■ What you need to do ■
When a line of the listing below has the string "données" in it, copy that line.

■ Information shown ■
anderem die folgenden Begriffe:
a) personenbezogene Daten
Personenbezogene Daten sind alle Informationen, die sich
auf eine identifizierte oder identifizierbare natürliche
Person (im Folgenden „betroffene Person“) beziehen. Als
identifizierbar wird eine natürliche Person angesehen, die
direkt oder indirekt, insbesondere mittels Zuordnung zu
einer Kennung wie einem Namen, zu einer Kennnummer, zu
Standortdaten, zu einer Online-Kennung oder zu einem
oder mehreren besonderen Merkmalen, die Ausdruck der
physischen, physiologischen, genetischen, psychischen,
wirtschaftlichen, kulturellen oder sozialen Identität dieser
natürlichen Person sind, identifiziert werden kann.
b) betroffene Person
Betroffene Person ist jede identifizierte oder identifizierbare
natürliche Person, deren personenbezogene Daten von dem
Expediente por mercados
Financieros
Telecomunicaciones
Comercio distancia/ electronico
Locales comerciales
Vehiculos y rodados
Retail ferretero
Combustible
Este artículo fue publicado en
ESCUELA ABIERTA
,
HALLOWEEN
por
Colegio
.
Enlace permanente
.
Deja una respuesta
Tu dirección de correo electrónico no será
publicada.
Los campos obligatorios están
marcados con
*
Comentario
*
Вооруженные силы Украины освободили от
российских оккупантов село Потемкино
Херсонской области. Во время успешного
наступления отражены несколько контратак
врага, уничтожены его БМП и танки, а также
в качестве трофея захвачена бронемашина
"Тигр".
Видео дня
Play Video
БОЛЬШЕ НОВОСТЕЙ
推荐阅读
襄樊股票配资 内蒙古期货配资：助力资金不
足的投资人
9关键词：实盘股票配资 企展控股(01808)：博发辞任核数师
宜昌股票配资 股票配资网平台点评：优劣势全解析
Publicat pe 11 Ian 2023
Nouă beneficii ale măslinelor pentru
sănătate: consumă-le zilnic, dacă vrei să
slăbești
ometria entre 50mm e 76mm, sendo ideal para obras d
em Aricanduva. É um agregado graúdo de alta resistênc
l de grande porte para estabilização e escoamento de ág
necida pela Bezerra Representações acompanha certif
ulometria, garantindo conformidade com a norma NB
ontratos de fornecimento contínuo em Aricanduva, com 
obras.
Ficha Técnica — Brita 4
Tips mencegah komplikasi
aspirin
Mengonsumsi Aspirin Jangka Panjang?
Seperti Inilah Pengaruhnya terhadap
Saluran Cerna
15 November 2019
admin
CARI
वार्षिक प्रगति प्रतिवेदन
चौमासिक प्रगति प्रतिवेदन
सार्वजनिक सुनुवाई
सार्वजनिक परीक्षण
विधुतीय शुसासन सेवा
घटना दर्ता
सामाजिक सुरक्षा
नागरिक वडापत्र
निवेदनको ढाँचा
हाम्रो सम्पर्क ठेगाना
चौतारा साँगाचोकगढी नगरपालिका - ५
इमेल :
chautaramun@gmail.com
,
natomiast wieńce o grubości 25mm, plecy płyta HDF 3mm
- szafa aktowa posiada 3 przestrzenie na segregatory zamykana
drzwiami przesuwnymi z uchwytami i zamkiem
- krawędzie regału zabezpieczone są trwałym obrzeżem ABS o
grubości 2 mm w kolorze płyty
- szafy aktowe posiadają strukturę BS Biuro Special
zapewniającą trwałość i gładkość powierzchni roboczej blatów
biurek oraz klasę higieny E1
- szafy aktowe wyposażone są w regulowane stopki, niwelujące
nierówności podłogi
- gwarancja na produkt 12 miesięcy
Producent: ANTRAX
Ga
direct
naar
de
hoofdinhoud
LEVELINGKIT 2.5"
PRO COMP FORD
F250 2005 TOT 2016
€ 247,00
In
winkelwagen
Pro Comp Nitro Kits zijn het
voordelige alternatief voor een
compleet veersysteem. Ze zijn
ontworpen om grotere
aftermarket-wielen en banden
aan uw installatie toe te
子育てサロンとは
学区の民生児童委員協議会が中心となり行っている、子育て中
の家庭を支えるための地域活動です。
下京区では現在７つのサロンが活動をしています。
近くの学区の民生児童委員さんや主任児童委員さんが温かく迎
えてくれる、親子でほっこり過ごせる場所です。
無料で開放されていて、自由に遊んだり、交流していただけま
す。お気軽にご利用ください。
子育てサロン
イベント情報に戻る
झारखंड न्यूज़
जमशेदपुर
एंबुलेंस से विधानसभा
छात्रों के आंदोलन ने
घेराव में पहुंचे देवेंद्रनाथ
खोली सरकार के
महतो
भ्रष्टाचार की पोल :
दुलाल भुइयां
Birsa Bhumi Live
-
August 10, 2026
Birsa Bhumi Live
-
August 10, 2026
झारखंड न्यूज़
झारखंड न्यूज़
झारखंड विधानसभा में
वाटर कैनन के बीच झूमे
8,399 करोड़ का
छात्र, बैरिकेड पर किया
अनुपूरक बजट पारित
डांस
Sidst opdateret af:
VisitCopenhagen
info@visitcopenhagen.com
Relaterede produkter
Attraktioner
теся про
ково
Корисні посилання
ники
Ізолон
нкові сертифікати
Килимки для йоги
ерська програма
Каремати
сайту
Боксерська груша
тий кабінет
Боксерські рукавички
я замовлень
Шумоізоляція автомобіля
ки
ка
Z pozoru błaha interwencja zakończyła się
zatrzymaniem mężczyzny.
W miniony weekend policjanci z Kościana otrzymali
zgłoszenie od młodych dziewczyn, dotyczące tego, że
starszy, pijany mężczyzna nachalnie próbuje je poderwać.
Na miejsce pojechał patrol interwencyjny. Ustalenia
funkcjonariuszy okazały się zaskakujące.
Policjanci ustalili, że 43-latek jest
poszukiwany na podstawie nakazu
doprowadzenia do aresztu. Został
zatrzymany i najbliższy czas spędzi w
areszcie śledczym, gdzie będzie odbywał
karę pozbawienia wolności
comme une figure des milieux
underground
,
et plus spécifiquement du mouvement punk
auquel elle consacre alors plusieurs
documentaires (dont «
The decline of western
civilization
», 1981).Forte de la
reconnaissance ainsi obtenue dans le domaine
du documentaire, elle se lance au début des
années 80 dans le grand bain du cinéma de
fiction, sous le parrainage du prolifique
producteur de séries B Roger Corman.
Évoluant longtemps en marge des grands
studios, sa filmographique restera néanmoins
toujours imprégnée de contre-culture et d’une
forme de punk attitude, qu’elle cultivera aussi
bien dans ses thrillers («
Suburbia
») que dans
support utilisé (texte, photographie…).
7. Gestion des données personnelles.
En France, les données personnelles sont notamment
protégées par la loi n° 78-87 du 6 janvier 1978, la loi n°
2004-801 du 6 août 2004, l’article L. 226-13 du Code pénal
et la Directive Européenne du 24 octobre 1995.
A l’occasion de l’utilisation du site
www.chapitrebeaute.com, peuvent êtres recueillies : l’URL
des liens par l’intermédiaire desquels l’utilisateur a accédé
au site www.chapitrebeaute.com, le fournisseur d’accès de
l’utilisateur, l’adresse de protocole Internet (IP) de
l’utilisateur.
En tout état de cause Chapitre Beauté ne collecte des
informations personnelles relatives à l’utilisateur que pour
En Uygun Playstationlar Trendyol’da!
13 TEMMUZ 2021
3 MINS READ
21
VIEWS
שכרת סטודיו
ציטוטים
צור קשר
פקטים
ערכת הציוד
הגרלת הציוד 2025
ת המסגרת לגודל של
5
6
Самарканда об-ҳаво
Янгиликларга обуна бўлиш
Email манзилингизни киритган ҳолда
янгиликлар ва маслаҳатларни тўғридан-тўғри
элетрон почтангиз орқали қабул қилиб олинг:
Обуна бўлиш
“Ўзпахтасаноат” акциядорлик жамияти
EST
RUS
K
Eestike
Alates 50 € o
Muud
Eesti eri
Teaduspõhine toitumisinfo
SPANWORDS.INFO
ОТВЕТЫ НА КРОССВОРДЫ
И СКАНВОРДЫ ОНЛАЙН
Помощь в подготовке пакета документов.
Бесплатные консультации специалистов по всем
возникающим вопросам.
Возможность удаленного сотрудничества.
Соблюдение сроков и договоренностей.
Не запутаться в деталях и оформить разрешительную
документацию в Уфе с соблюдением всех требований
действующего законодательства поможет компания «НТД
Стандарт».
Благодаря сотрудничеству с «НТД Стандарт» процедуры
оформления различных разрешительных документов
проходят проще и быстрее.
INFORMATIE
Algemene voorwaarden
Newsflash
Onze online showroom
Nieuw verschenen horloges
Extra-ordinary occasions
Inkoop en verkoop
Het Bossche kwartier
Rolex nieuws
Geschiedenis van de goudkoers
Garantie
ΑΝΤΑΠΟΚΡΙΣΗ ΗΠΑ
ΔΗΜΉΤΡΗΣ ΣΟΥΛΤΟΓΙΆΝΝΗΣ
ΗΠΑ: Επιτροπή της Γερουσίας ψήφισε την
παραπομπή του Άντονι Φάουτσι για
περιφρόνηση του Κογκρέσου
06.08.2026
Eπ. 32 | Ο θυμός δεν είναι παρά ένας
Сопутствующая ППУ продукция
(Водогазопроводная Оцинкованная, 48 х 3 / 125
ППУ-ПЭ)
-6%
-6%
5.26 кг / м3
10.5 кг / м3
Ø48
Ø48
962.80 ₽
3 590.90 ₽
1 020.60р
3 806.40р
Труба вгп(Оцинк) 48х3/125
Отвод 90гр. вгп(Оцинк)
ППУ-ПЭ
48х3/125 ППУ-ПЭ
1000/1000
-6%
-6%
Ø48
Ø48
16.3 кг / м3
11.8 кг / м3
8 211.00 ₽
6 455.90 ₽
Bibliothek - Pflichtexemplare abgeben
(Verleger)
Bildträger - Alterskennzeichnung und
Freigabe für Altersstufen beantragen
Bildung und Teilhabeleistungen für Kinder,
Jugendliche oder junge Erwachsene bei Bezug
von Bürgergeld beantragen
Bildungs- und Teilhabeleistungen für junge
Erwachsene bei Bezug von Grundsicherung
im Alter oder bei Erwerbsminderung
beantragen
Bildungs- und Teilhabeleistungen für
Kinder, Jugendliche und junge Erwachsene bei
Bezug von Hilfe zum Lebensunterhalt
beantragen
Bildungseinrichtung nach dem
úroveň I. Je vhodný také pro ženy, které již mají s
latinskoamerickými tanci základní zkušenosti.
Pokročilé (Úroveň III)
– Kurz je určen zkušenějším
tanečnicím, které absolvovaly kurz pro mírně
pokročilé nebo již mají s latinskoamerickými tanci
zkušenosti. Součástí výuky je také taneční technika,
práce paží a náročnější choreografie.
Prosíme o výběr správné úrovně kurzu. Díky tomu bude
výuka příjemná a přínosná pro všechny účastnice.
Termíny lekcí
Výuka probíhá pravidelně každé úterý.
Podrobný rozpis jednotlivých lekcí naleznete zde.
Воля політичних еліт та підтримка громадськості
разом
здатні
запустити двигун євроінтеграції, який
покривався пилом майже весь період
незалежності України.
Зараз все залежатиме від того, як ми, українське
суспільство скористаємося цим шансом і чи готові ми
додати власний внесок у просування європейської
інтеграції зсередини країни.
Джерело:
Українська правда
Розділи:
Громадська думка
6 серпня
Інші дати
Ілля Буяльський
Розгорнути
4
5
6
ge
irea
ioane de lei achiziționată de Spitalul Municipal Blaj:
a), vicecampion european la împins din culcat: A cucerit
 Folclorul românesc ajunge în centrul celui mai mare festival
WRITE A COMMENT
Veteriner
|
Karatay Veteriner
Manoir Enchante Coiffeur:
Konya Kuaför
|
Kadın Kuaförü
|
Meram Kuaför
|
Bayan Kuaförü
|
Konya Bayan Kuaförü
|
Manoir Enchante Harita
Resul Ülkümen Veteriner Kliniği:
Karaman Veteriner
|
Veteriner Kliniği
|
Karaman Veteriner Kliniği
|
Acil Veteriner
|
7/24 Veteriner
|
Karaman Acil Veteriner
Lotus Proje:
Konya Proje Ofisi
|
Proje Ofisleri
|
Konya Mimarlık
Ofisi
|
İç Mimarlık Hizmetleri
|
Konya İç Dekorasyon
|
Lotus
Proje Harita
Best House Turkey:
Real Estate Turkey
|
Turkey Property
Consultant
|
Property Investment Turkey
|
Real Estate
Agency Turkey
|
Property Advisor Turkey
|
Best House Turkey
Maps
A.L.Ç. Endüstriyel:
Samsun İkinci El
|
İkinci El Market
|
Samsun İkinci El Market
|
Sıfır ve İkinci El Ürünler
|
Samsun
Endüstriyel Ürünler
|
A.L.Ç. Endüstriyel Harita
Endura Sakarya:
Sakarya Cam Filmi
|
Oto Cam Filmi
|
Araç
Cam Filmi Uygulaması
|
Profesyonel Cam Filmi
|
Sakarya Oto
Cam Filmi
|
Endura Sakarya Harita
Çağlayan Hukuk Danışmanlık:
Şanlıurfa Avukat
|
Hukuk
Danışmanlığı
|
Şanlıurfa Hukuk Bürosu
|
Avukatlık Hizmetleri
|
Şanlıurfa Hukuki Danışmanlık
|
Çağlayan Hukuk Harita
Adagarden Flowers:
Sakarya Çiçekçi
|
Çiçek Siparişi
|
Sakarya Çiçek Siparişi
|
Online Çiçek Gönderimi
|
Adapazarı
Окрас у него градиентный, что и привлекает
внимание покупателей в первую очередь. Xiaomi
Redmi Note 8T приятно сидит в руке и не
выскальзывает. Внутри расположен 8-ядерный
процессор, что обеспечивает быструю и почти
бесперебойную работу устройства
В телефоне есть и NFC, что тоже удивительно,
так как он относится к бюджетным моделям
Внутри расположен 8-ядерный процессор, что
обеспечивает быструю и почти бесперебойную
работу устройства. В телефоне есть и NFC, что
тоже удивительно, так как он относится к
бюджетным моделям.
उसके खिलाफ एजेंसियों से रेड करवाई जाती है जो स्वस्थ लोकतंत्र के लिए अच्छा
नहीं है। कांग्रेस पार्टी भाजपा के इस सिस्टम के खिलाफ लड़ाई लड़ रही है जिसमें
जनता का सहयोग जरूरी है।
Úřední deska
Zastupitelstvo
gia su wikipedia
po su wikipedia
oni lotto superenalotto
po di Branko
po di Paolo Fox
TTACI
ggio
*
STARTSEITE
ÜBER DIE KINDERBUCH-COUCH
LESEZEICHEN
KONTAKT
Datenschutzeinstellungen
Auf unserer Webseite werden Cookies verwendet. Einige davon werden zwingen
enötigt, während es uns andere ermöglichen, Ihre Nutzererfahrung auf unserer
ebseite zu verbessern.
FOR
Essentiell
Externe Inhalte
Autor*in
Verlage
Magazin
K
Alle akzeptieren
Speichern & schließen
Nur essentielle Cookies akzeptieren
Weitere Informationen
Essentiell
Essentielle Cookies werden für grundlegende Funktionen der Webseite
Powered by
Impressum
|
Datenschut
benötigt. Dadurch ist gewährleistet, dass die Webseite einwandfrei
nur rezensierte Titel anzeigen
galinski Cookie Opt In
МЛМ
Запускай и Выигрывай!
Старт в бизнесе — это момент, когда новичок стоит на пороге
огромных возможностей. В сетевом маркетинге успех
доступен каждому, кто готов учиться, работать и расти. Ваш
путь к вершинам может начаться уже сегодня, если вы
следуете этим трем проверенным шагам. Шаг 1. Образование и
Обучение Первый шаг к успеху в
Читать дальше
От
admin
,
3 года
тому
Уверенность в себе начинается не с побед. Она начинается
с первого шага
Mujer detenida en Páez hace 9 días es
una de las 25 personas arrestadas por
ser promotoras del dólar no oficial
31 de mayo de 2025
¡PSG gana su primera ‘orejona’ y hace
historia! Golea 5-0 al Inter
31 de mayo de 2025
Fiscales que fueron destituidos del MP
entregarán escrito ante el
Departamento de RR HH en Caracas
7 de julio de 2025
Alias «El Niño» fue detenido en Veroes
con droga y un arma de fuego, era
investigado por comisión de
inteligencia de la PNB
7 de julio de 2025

■ Exercise result ■
7. Gestion des données personnelles.
En France, les données personnelles sont notamment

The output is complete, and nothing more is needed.